3.Deploy the Customer Churn Predictor
Once the model has been trained and evaluated and the domain expert is satisfied with its predictive accuracy, we now need to apply real data. This is the task of the deployment workflow (Figure 6).
The best-trained model is read (H2O MOJO Reader node), and data from new customers are acquired (DB Table Selector node). The model is deployed into Snowflake (using the Snowflake H2O MOJO Predictor (Classification) node) and applied to the data defined by the incoming database query.
The prediction results can either be read back into KNIME for further analysis or persisted as a new database table in Snowflake with the DB Connection Table Writer node.
The learned model can be also deployed on the KNIME Server using the H2O MOJO Predictor (Classification) node. This would enable us to benefit from the Server’s automation and deployment features e.g. as a REST API to call the model from other services or on KNIME Edge to bring the model prediction to the factory floor.
4. Provide Prediction Results as an Interactive Data App
The last workflow in this blog post concludes by providing the prediction results as an interactive Data App.
The workflow in Figure 7 selects the database table to work with and performs some of the data preparation before handing over the database connection to the Churn Visualization component.
Components that contain graphical nodes inherit their interactive views and combine them into a composite view (right-click → “Interactive View”).
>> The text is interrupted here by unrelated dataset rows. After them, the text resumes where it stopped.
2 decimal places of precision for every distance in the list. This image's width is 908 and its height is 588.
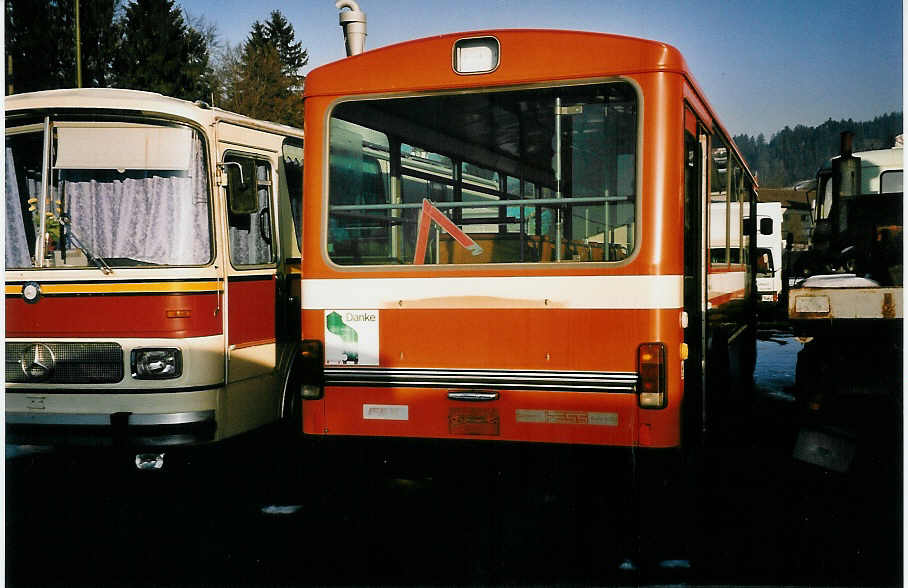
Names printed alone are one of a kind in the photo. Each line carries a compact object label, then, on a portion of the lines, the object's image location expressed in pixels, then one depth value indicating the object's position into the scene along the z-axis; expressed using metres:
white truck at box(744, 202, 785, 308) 22.44
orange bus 4.98
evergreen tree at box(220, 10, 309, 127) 30.36
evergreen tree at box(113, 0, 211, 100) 22.75
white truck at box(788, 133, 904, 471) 4.47
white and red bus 5.86
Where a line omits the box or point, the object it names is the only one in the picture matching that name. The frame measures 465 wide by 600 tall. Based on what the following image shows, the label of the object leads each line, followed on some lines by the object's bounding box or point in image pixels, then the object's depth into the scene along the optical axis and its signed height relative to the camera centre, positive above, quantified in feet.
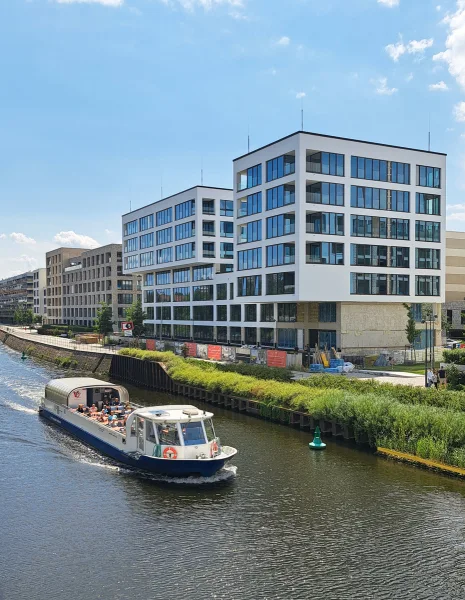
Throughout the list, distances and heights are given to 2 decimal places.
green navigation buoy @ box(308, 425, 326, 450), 119.34 -26.63
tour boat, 97.86 -23.56
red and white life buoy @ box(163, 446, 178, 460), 98.22 -23.56
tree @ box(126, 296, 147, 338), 364.99 -6.60
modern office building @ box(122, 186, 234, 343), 310.65 +26.67
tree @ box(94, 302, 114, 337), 382.73 -8.40
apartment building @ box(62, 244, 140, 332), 477.36 +18.32
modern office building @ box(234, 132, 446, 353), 225.15 +28.54
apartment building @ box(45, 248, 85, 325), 590.96 +30.70
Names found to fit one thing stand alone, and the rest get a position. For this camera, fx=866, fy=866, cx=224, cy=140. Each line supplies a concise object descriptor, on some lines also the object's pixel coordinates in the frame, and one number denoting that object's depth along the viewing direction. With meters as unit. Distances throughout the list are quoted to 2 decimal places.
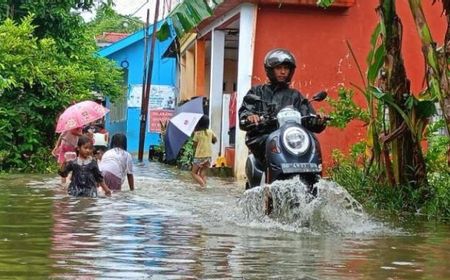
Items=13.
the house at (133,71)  37.22
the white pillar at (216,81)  21.02
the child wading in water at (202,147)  15.59
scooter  7.24
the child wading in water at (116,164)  11.70
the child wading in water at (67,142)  13.30
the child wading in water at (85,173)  10.55
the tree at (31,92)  16.64
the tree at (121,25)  54.93
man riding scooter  7.27
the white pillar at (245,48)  17.19
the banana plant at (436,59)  8.12
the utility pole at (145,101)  27.93
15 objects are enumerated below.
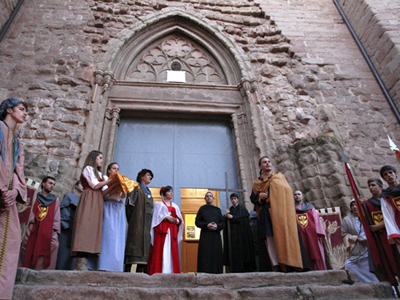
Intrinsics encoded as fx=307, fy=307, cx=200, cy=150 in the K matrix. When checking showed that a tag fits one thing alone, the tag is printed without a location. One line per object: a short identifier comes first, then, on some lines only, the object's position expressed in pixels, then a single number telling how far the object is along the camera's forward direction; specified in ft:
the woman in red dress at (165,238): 12.97
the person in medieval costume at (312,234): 14.12
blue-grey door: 21.58
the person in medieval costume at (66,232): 13.30
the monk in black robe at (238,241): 14.74
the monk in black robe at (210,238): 14.47
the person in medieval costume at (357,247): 13.39
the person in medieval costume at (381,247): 10.27
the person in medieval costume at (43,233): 12.18
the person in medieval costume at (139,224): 12.00
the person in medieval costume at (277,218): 10.93
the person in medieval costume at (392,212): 10.12
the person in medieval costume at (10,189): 7.27
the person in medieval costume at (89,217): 10.23
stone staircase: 7.26
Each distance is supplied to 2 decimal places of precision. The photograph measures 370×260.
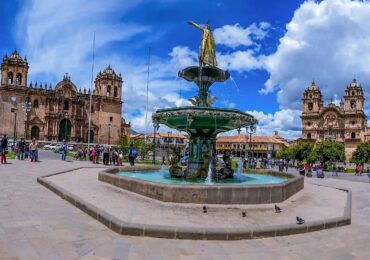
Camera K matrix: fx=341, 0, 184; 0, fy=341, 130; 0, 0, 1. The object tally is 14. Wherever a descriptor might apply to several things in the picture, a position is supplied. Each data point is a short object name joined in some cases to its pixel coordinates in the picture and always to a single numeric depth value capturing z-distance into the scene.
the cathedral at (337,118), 73.51
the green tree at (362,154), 42.47
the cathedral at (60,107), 53.59
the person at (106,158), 21.45
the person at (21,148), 19.80
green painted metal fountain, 9.68
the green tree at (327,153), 42.38
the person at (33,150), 18.97
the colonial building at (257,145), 90.50
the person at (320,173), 21.53
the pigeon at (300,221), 5.62
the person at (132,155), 18.75
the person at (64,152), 23.45
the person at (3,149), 16.47
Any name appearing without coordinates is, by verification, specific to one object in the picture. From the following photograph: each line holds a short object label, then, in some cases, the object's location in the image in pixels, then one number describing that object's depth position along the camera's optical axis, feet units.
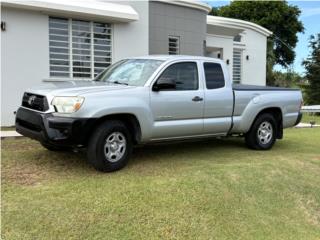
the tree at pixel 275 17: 100.36
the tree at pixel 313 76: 63.79
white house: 27.26
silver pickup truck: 14.29
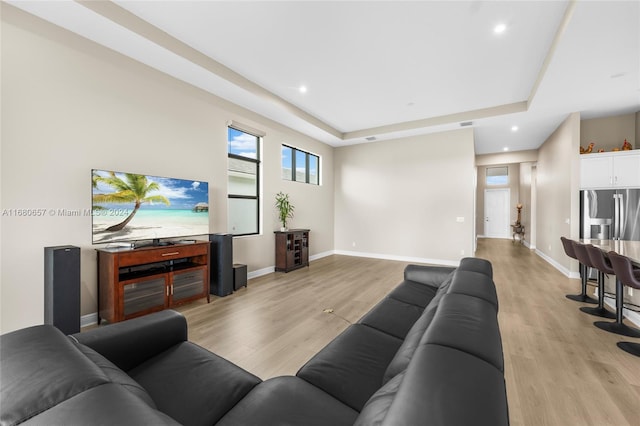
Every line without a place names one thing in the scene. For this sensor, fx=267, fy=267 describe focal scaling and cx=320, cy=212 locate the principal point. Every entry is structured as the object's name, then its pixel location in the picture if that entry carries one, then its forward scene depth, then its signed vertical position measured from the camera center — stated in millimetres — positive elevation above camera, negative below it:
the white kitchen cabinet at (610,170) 4516 +760
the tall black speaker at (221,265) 3883 -771
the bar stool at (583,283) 3611 -966
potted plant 5590 +122
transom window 11094 +1593
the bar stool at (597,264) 2947 -585
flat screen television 2879 +62
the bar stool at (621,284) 2451 -664
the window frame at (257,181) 4869 +613
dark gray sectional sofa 590 -490
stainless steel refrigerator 4387 -10
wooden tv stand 2812 -771
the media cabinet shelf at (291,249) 5398 -770
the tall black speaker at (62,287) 2426 -696
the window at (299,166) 6027 +1152
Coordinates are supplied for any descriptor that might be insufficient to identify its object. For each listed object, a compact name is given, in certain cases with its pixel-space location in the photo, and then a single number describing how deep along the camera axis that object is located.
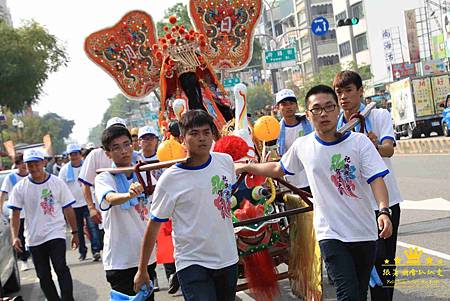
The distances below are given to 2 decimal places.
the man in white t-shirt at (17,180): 10.75
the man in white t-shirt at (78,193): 11.23
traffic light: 25.48
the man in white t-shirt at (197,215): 4.21
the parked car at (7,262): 8.26
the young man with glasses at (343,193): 4.29
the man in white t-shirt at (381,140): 5.01
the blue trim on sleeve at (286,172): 4.66
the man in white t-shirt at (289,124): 7.66
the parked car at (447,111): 21.21
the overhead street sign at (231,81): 34.83
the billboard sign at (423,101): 28.12
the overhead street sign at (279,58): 28.48
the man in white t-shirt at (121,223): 5.11
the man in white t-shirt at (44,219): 6.80
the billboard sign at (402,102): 28.59
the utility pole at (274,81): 29.42
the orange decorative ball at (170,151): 6.80
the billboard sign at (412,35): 42.31
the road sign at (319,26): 28.44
Figure 8 shows the interactive view of the component as seen from within KNIME. Once the workflow is deployed to KNIME Server the interactive data app can be accessed from any standard web browser.
Creating interactive data apps does not require any programming skills. Figure 9 shows the inside of the Churn Visualization component. The component contains blue nodes that represent items like the value slider or the different visualizations – the scatter plot and bar chart for example. In addition it contains yellow and orange nodes that take input from the data appt to filter the data and compute the statistics within Snowflake prior to reading it into KNIME for visualization.
Clicking the Re-Execute Snowflake Query button triggers re-execution of the component to get the results for the updated filter values. For more information on how to design interactive data apps using the refresh button see this article.
Wrapping Up with Resources!
We have presented here one of the many possible solutions for churn prediction based on past customer data using KNIME and Snowflake.
We first showed how data from different sources can be loaded and transformed in KNIME and Snowflake. The loaded data was then prepared and sampled prior to learning a random forest model that can predict customer churn. The model is deployed into Snowflake to perform churn prediction of new customers directly within Snowflake. Finally, the last workflows expose the prediction results as interactive data app, which can be consumed by anyone with a standard web browser.